» **Exercise requirements**: Print the entries in full, word for word, but not the pictures.

[Images with pose keypoints]
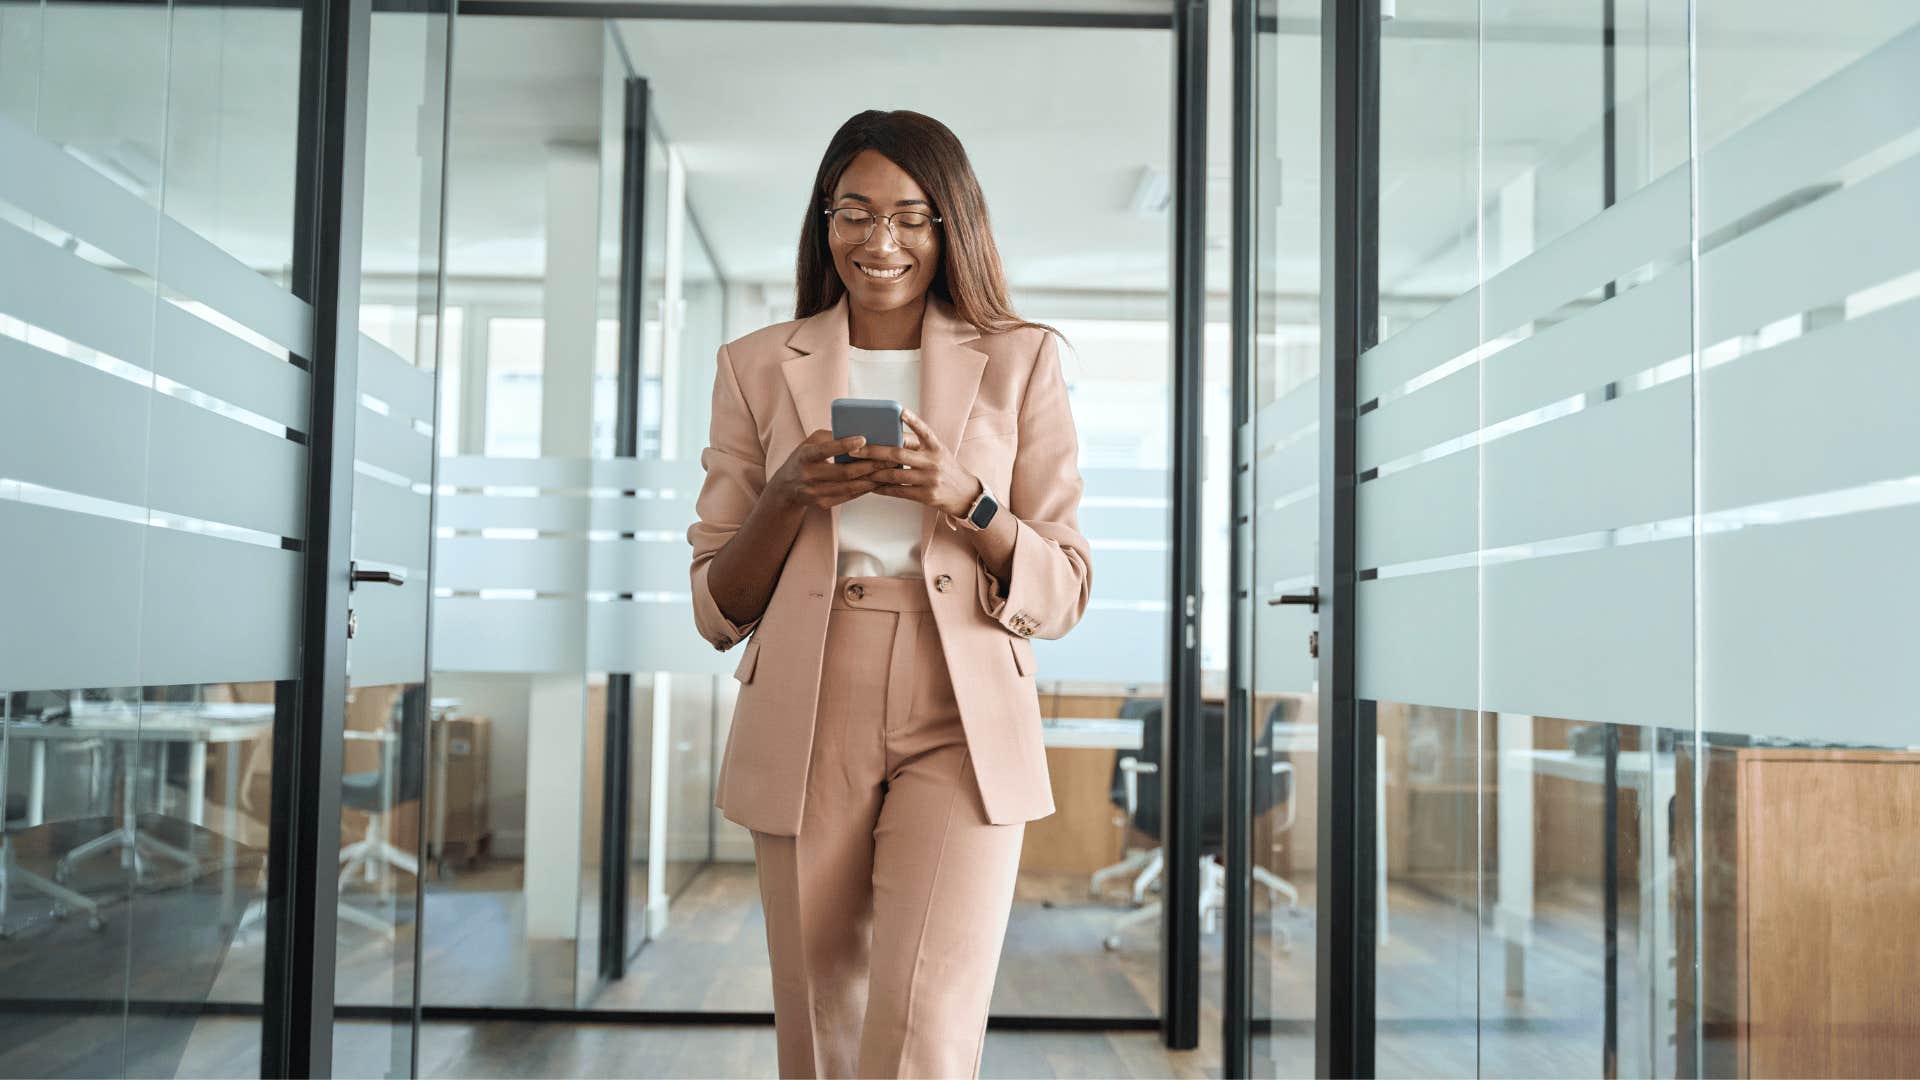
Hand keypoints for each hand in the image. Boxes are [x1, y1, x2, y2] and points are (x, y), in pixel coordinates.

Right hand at [766, 429, 891, 509]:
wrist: (786, 488)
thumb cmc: (804, 458)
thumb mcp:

» **Output of the exercise**:
Hand keypoints for each hand in the image. Boxes are [x1, y1, x2, y2] and points are (x, y), in pixel coordinates.

Right hand at [766, 429, 891, 509]:
wrist: (786, 488)
thumb cmc: (804, 458)
thumb mcp:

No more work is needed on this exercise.